I went through a stage in high school when, while I wasn't actually ashamed of her, nor did I resent her place in my life, I felt ... I don't know how to express it. Like her existence was a burden on me. I thought I was over it, but every so often it rears its ugly head. And I have to deal with it again. And again. And again. And I'll have to keep dealing with it forever (she should live ad meiah v'esrim). I just daven that Hashem will give me the strength to be able to love her as she needs and deserves to be loved and treat her like the very special person she is.

5 comments:

staying afloat said...

I have never met a person who feels the inspiration of it all of the time. Most people will tell you about the good stuff when they talk to you because they want to stay bright, both to you and to themselves.

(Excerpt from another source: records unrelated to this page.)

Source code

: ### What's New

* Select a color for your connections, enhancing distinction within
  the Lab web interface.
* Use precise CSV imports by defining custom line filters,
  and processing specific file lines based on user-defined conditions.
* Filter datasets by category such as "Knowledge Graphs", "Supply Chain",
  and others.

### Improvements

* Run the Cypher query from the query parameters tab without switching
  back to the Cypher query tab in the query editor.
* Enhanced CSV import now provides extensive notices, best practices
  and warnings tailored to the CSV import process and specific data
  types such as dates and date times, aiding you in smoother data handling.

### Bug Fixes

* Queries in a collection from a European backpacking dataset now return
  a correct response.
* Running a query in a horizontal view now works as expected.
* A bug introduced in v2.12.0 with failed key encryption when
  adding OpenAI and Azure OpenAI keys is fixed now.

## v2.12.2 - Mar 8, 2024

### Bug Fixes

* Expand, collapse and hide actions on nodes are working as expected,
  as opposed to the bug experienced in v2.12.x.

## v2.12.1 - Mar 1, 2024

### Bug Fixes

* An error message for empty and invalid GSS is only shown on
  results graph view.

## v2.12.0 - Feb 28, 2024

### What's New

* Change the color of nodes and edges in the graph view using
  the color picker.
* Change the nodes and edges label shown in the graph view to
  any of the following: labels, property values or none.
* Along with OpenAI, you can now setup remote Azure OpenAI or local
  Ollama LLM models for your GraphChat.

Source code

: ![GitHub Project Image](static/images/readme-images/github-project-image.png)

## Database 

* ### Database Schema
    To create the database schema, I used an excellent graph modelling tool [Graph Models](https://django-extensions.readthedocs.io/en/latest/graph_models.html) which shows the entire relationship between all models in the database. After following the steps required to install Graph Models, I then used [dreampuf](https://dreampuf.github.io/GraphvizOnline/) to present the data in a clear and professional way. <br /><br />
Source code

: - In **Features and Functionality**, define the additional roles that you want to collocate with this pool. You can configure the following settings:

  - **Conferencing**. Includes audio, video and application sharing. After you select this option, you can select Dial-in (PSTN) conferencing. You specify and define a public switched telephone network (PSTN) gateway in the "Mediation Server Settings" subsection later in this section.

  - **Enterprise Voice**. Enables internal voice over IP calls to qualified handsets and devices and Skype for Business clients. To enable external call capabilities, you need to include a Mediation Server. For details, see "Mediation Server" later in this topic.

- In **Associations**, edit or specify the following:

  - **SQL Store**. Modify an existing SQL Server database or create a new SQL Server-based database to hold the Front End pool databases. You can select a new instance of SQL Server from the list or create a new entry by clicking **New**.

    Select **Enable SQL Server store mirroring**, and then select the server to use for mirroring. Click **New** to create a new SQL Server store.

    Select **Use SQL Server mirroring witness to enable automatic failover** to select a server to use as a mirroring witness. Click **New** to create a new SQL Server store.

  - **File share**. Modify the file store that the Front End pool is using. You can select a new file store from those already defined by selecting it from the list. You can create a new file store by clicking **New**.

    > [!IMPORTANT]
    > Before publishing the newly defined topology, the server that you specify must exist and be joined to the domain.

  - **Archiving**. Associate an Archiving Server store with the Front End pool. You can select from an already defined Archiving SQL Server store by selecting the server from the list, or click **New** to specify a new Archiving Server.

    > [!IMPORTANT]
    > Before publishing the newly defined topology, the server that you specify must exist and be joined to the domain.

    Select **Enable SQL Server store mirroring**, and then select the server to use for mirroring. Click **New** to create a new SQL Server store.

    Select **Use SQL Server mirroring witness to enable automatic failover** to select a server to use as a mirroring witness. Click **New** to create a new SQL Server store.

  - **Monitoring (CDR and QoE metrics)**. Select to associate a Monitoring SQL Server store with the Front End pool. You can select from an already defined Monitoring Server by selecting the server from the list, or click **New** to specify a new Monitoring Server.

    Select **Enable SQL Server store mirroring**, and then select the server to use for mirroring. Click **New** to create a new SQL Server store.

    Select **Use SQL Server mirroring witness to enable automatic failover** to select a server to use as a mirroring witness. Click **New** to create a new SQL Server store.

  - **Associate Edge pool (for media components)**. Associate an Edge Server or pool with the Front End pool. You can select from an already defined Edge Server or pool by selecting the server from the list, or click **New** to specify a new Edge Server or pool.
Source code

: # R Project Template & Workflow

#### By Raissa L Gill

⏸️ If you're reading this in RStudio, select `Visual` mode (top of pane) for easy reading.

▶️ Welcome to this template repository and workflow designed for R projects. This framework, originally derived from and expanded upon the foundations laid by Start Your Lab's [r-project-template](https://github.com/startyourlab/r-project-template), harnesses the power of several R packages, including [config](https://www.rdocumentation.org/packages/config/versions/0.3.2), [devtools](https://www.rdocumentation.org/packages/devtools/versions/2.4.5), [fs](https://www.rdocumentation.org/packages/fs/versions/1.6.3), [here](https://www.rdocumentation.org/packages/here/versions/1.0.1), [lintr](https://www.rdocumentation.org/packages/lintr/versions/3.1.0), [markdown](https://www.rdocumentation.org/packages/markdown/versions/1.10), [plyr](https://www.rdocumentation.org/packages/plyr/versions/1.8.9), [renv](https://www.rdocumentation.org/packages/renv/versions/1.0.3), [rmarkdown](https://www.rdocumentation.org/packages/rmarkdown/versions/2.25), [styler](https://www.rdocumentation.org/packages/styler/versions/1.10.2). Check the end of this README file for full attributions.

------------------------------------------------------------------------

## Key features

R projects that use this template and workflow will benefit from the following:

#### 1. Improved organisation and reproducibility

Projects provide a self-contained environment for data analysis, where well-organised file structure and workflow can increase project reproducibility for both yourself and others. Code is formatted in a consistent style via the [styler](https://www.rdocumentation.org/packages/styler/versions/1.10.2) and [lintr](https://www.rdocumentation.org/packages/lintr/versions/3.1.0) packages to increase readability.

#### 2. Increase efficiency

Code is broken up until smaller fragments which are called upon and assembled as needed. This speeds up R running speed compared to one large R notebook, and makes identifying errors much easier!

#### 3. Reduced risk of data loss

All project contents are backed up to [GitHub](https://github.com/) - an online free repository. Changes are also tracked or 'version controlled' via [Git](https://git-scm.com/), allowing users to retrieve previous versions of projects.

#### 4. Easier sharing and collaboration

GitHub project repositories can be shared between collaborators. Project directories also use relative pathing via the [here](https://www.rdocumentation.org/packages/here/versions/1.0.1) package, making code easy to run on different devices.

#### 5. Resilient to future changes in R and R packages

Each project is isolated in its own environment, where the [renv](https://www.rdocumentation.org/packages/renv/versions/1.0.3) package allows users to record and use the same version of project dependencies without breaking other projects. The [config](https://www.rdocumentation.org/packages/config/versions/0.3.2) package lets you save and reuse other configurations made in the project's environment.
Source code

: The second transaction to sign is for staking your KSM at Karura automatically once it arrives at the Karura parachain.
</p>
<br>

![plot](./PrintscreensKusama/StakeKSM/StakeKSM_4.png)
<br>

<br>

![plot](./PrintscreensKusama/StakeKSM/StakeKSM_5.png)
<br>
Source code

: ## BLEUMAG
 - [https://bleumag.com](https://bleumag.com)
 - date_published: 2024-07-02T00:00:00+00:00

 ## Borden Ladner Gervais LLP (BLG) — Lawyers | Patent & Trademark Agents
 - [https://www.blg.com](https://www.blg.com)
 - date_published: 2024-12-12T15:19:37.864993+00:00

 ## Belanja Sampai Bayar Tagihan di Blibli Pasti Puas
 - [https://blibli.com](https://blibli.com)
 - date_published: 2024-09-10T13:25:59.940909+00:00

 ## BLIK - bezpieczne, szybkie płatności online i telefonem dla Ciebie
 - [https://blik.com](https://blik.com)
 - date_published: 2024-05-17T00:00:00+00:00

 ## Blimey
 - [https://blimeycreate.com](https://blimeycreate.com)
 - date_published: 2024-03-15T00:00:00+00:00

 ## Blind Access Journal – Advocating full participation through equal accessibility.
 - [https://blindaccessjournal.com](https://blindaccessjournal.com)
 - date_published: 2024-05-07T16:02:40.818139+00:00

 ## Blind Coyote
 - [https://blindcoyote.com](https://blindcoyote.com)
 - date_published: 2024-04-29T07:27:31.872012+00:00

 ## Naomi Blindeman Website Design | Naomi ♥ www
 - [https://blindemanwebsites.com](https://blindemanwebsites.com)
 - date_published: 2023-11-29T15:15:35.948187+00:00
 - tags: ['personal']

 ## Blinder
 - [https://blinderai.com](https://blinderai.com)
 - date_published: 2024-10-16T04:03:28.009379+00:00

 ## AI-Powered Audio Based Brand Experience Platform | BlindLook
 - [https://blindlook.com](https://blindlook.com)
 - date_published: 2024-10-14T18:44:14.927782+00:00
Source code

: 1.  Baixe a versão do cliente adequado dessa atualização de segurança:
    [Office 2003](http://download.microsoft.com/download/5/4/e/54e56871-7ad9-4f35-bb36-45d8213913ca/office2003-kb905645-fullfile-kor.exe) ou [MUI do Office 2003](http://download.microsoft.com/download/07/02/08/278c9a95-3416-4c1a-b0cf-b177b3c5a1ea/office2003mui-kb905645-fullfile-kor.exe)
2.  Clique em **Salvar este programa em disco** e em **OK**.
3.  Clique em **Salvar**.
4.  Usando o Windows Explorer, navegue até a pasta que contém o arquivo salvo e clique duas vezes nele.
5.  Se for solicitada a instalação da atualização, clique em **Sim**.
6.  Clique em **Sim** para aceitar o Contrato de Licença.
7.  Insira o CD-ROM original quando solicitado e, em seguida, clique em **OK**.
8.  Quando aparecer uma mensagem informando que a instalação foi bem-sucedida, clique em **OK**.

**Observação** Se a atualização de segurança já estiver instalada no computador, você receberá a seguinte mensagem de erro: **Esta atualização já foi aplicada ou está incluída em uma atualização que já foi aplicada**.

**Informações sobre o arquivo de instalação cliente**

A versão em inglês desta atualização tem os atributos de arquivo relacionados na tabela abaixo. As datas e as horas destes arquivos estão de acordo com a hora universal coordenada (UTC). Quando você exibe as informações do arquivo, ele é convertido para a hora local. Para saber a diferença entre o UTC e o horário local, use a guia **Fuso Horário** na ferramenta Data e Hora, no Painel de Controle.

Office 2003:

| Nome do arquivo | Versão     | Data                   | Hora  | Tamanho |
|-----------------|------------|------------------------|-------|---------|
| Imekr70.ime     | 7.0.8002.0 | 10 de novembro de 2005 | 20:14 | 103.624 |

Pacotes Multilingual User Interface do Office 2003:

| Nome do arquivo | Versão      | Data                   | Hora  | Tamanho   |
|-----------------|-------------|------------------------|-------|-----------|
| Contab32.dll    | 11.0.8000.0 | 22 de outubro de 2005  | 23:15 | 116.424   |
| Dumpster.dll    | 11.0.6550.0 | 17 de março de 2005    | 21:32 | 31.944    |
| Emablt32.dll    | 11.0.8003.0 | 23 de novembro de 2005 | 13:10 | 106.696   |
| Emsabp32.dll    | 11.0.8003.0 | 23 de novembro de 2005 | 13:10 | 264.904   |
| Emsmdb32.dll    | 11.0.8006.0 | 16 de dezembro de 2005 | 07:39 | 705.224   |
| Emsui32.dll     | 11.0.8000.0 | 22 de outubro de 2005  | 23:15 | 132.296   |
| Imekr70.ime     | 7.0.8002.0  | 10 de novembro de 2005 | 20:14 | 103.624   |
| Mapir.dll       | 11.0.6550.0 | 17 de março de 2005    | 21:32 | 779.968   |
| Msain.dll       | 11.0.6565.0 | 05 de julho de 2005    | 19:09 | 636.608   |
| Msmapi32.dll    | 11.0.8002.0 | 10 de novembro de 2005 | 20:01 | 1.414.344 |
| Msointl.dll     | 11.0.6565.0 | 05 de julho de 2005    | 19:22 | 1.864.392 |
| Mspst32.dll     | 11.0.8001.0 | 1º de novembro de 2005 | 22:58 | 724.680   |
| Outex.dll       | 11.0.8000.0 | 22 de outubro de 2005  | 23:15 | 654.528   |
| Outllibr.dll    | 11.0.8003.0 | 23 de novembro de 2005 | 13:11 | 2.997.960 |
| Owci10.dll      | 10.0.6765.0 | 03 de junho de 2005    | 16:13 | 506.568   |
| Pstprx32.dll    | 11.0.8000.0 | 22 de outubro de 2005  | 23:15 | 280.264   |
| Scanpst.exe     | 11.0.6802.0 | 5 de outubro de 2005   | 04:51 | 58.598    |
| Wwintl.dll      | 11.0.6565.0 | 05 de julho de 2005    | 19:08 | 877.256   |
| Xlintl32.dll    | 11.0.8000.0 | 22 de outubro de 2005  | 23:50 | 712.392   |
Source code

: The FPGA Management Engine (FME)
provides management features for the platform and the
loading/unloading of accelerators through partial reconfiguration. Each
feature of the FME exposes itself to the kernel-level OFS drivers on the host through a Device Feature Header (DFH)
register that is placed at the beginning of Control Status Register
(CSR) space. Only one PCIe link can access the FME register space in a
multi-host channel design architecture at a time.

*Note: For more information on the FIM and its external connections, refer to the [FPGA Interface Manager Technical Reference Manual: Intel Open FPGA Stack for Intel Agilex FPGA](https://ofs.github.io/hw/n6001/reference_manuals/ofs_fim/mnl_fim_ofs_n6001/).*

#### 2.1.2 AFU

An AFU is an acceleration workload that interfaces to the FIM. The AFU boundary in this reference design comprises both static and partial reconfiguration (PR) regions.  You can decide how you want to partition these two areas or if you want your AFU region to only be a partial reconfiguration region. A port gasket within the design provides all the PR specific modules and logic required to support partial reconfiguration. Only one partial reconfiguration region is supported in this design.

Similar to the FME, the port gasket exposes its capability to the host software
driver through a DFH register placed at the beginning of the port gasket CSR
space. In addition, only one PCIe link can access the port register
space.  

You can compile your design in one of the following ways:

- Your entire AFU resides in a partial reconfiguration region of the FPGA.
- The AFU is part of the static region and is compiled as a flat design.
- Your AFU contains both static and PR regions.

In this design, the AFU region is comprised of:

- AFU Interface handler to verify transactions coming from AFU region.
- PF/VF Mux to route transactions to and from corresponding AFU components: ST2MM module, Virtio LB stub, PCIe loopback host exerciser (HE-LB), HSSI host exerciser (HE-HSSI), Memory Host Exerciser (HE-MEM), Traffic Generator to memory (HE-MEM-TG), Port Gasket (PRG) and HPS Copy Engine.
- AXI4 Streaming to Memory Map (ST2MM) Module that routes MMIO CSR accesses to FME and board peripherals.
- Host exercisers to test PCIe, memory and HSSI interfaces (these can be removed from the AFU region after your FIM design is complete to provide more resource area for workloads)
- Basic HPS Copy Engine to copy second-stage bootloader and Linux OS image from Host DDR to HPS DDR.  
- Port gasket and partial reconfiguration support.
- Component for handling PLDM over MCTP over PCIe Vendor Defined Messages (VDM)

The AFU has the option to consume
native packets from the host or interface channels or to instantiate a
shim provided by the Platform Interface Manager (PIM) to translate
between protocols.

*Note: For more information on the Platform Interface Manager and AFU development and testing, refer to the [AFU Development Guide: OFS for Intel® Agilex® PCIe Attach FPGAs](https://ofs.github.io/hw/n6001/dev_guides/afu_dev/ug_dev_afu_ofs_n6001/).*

But in my mothers group for moms of special needs kids, we have a rule that nobody can say, "Hashem gave you the challenge because you're special enough to handle it", etc., and in that group we kvetch.

One mother with a daughter with Downs has spent time mourning the fact that her older daughter doesn't have a sister/playmate/confidant.

My own special needs kid is high-functioning enough to interact, but there are still many challenges for my other kids. I'm currently starting a support group for siblings of special needs kids, but I don't know of any for older siblings like you. Wherever you live, maybe there's a frum agency that services special needs families that might be able to hook you up with someone in your position who can listen to and understand the pain, and you can give each other chizuk...

I wish you koach.

MusingMaidel said...

thanks for that. I really do have a lot of support. I'm not usually so down, but every so often it hits me again. I do love and appreciate her - usually. I try to stay positive and think of all the inspirational stuff. That's just a bit hard to do while changing a 14 y/o's diaper or shlepping her from the stroller to her chair

Something Different said...

Chavamf, I hear you. It isn't easy. Obviously, it is very different for you, as the special needs people I deal with are not family members, but still, I can only imagine how hard it is for you. And how special.
Hashem is watching and He will repay you for all this.
:-)

itsagift said...

I never thought about what it is like to have a sibling with special needs! Wow! I really respect you for dealing with this in such a positive way!
It must be quite a challenge to have a younger sibling with the needs that you describe and to have to deal with it on a daily basis...
Remember that everything in life is a test and each person is given their own pack of challenges with the tools to be able to go through life and grow through their experiences.
Although it may not be easy to hear right now, one thing that gave me chizuk in the tough times is that through going through painful/difficult moments, you will be able to understand and help other people going through similar experiences. And it feels soo good to be able to strengthen others!! You will feel stronger and so will those that you choose to strengthen!!
Hatzlacha and may Hashem give you lots of extra strength and the ability to remain positive always!

Bas~Melech said...

I know you've heard it before, but I just have to say how very normal that feeling is, and that it doesn't at all take away from the greatness/inspiration/whatever of what you do. With every difficulty in life comes the struggle to accept the rosier picture that just isn't. I HIGHLY doubt that there is anyone who really feels uplifted and inspired all the time throughout the difficulties -- they just keep thinking of it to help keep them going...

True, I wouldn't actually know because I've never had this particular challenge. But I think there are certain common threads that run between every kind of difficulty; when we see those instead of the differences then we can all learn from and support each other.